The room was fairly full, but he had a table to himself, and the dinner was good. The faces of others glowed yellow-brown in the lamplight; the night was full of talking and laughing, the bark of a dog, the hoot of cars entering the drive; yet permeating it all, in a queer way, there was silence—silence such as seemed to rise out of the very earth and sea to meet the sky.

He chatted to the waiter; it was his first visit to Carrigole, he explained, or, for that matter, to Ireland at all. “You seem pretty full—the height of the season, I daresay?”

“Just a little past it, sir. We get a lot of American tourists in July and August, but most of them are beginning to go back by now.”

“Ah yes. I suppose, though, a few of the people here now are Americans?”

“Oh yes, quite a number. Most of them come on from Killarney and stay here a night or so on their way to Cork.”

He did not enquire further, but that evening, after dinner, the problem became merely one of identification. For he was asked to sign the hotel register, and as he wrote “A.J. Fothergill—London—British” he glanced up the column of names and read in plain round handwriting a few inches above—“Mrs. and Miss Consett, Philadelphia.”

He lit a cigar and took coffee in the lounge and wondered who they might be among the faces that passed him by. It would be simple, of course, to enquire directly, to approach them with equal directness, to introduce himself remarkably and dramatically, to talk till midnight about the exceeding singularity of the fate that had linked, then sundered, and now linked again his life and the girl’s. Yet he shrank from it; his mind was sore from drama, aching for some quieter contact, for something at first and perhaps always remote. He wanted everything to be peaceful, gradual, even if it were additionally intricate; he wanted to preserve some path of secret retreat, so that at any moment, if he grew too tired, he could escape into forgotten anonymity. Yet, on the other hand, there was an urgency in the matter that he could not avoid, for the Consetts might not be staving at Carrigole for long, and he could not undertake to follow them all over the world.

Chance came to his aid. The post arrived at Roone’s rather late; he saw the bundle of letters brought in by the cyclist-postman and handed across the counter to Mrs. Roone, who began to sort them. A cluster of people gathered around, and suddenly he heard a girl’s voice asking if there were anything for Mrs. Consett.

There was, and she took a letter, studying its envelope as she walked away across the tiled hall to a table under the verandah where a woman sat reading a magazine.

For a moment he did not look at either of them; all had happened so calmly and comfortably. Then he suddenly knew that his heart was beating very fast. That would never do.
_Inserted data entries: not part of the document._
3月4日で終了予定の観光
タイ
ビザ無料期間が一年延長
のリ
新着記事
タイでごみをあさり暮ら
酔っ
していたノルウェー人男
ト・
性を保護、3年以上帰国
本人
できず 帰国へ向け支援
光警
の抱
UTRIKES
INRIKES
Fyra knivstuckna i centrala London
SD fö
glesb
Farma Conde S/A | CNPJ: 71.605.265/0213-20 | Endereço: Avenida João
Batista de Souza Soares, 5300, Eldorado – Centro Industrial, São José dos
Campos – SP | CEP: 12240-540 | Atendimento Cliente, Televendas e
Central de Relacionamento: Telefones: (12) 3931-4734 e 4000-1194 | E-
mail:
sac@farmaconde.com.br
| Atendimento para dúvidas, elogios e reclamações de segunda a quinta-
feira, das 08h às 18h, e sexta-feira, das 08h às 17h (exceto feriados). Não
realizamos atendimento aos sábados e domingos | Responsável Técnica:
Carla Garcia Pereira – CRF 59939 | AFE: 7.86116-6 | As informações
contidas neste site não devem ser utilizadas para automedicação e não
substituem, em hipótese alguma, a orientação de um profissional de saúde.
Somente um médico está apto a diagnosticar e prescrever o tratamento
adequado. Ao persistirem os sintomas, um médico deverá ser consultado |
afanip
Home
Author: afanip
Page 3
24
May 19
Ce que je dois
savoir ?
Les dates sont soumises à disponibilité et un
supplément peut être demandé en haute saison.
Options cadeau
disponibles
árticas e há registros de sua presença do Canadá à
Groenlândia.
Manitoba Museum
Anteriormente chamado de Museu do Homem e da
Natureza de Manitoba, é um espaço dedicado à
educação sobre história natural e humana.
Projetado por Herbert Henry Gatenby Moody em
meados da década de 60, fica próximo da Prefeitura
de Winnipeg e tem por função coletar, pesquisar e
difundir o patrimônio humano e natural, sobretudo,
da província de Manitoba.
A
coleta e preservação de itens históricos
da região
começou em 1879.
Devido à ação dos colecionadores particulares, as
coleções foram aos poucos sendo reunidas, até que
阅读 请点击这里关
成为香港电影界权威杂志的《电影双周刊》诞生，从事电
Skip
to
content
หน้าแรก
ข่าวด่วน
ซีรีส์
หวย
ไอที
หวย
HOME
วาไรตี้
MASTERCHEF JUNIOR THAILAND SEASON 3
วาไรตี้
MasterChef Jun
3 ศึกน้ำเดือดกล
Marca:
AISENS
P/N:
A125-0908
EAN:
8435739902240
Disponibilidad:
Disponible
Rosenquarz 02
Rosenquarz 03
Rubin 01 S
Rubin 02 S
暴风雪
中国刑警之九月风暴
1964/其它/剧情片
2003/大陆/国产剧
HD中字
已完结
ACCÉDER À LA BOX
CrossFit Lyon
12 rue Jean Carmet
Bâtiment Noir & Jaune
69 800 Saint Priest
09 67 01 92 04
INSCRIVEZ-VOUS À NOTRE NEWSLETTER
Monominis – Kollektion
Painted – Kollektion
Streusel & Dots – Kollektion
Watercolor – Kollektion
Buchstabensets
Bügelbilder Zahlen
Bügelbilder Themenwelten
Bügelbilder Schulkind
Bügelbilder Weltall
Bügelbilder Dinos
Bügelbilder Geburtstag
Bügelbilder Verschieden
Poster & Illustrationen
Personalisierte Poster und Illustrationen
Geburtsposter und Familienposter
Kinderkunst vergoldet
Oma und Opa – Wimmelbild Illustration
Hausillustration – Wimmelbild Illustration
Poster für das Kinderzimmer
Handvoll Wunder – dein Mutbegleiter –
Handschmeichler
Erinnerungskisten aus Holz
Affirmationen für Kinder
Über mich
He must see them; he must know what they were like. He got up and strolled deliberately by, puffing at his cigar and appearing to stare through the windows at nothing. The woman was plump, cheerful, talkative, fairly attractive; but the girl was less ordinary. She was quiet, rather well- featured, with calm brown eyes that were looking at him before his dared to look at her. That was curious, he thought, that she should have stared first.